The contested action by the American Samoa Government was to lease a piece of land situated next to the Pala Lagoon to the other defendants, Ray and Sese McMoore and Samoana Fellowship Incorporated, so that they could develop a community centre with activities for the youth and senior citizens. The plaintiff claimed that this was in non-compliance with the environmental law of the territory and sought a preliminary injunction to enjoin the defendants from constructing the centre next to the lagoon.
Standing to enforce provisions of environmental law requires two criteria to be met. The first criterion is that the party must have suffered an “injury-in-fact” and the second criterion is that the alleged injury must arguably be within the statute’s “zone of interest”. The court established that aesthetic and environmental harm could constitute such an injury. However, the court found that the plaintiff had failed to demonstrate a specific harm to itself or to its members and stated that corporate objectives were not enough to show that they had sufficient interest in the case. Le Vaomatua therefore did not have standing to pursue the action.
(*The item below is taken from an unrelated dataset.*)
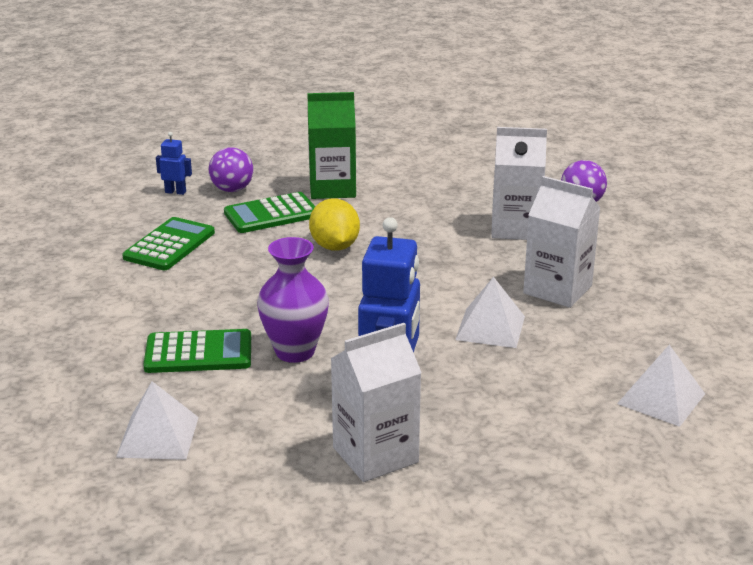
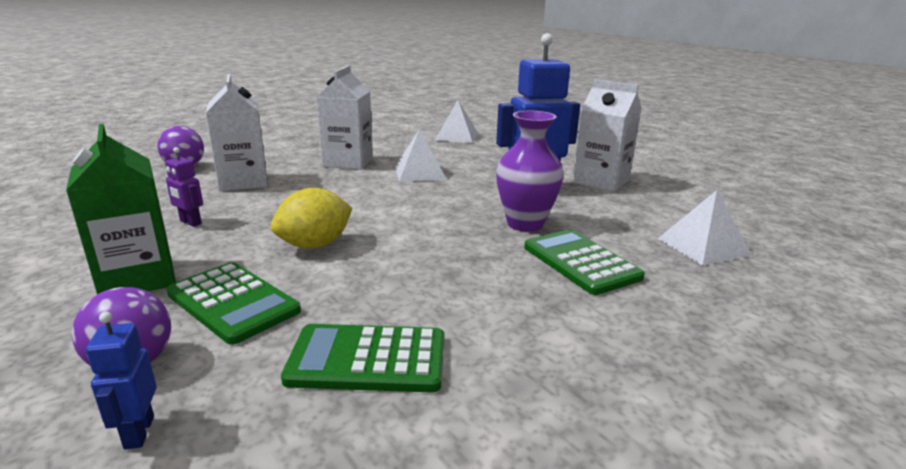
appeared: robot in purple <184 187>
The second part of the judgment concerned preliminary injunctions as a remedy. The court stated that this is an extraordinary remedy, only to be used when clearly warranted. In this case, the plaintiff had not demonstrated that a preliminary injunction was necessary, and near equivalent administrative procedures were readily available. The court finally stated that there were no sufficient grounds for the issuance of a preliminary injunction even in the case that the plaintiff had been granted standing.